# EXERCISE DETAILS:
Your whole answer should be the number of lines in the material below that include the word "SLIM".

# TASK INPUTS:

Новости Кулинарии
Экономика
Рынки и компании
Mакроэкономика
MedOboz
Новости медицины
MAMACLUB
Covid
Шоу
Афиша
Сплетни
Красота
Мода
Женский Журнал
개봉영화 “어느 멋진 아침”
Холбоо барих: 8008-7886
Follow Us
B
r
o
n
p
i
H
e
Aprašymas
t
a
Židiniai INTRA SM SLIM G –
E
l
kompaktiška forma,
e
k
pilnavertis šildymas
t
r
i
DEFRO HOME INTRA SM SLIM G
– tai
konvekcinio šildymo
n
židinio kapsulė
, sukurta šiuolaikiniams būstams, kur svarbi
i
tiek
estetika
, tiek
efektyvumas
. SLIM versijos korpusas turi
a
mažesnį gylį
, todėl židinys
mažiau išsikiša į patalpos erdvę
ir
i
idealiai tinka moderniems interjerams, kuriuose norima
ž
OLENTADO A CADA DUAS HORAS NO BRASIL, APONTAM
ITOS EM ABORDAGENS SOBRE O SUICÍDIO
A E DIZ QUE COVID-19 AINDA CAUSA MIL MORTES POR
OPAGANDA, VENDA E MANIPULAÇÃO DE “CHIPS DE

# PROBLEM SOLUTION:
3